[EXERCISE INPUT — start]

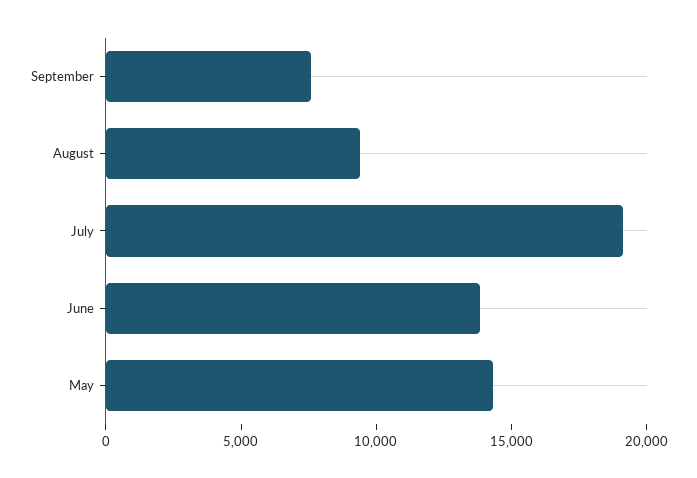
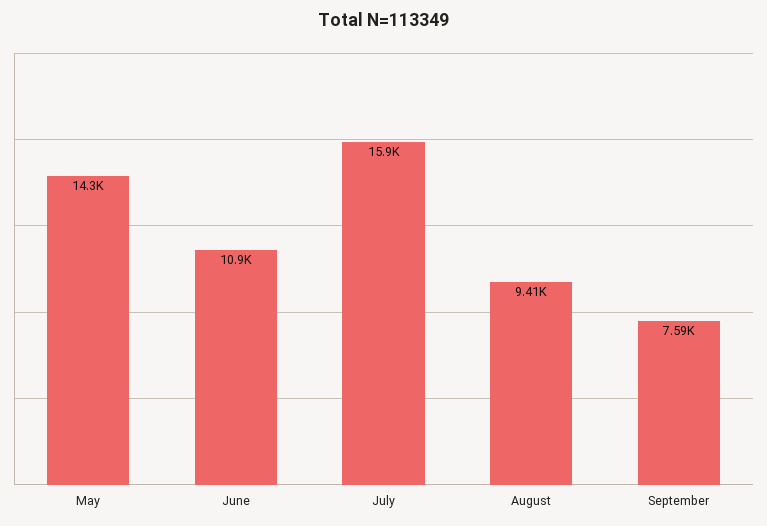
July: 19000 -> 15900
June: 14000 -> 10900

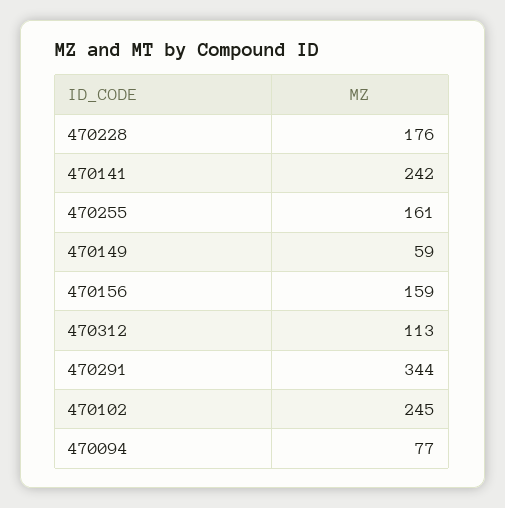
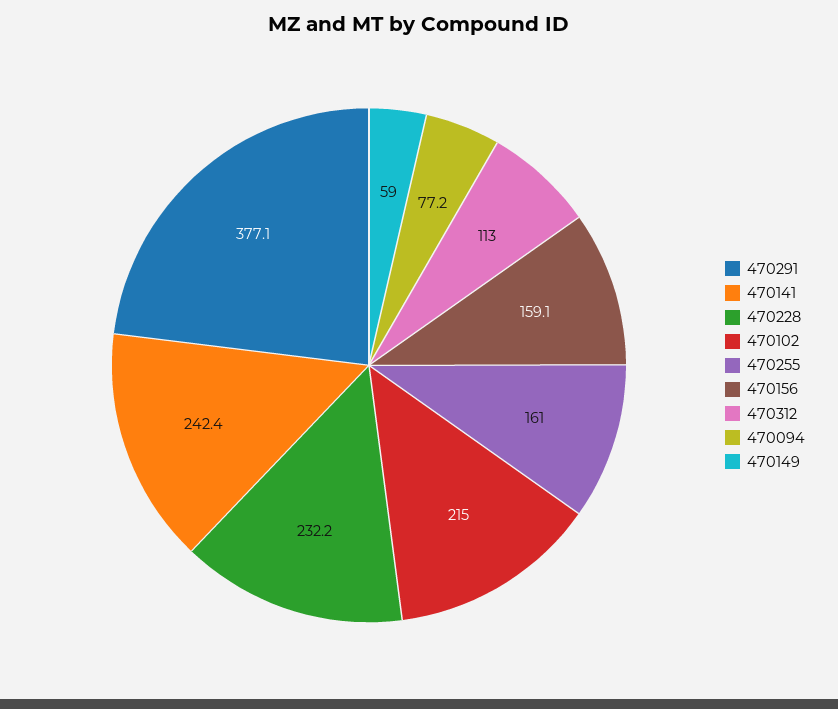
470228: 176 -> 232.2
470291: 344 -> 377.1
470102: 245 -> 215

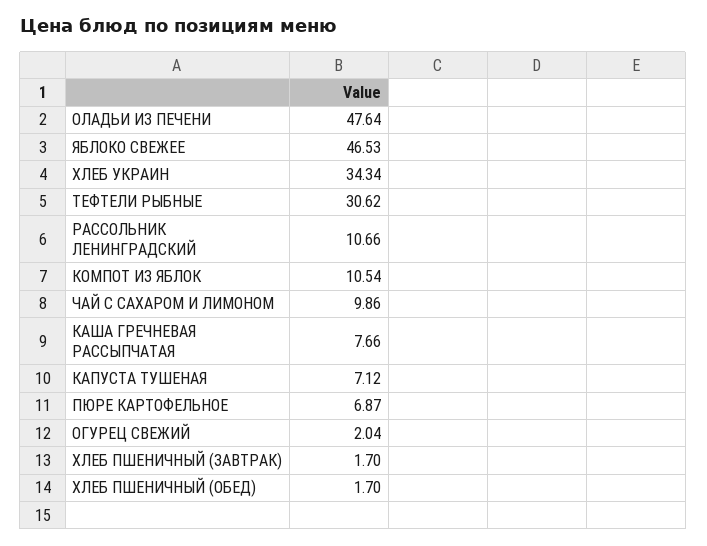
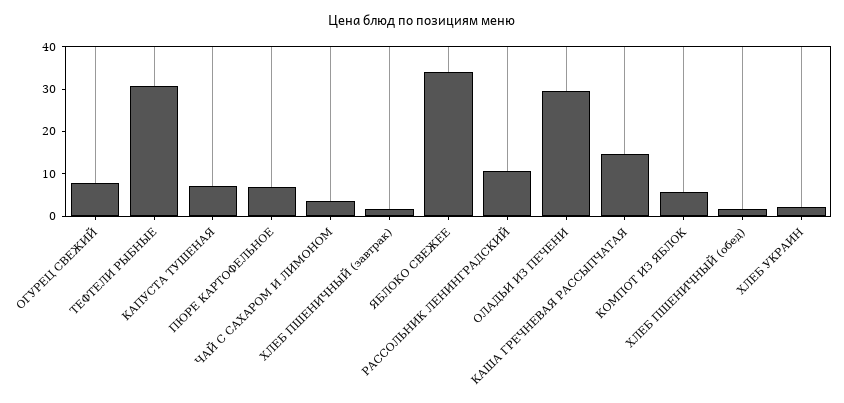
ОЛАДЬИ ИЗ ПЕЧЕНИ: 47.64 -> 30
ЯБЛОКО СВЕЖЕЕ: 46.53 -> 34
ХЛЕБ УКРАИН: 34.34 -> 2
КОМПОТ ИЗ ЯБЛОК: 10.54 -> 6
ЧАЙ С САХАРОМ И ЛИМОНОМ: 9.86 -> 4
КАША ГРЕЧНЕВАЯ РАССЫПЧАТАЯ: 7.66 -> 14
ОГУРЕЦ СВЕЖИЙ: 2.04 -> 8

[EXERCISE INPUT — finish]

What is needed is a word-for-word restatement of the lines from the one holding "470228: 176 -> 232.2" to the final line of the data above, inclusive, without any pictures.

470228: 176 -> 232.2
470291: 344 -> 377.1
470102: 245 -> 215

ОЛАДЬИ ИЗ ПЕЧЕНИ: 47.64 -> 30
ЯБЛОКО СВЕЖЕЕ: 46.53 -> 34
ХЛЕБ УКРАИН: 34.34 -> 2
КОМПОТ ИЗ ЯБЛОК: 10.54 -> 6
ЧАЙ С САХАРОМ И ЛИМОНОМ: 9.86 -> 4
КАША ГРЕЧНЕВАЯ РАССЫПЧАТАЯ: 7.66 -> 14
ОГУРЕЦ СВЕЖИЙ: 2.04 -> 8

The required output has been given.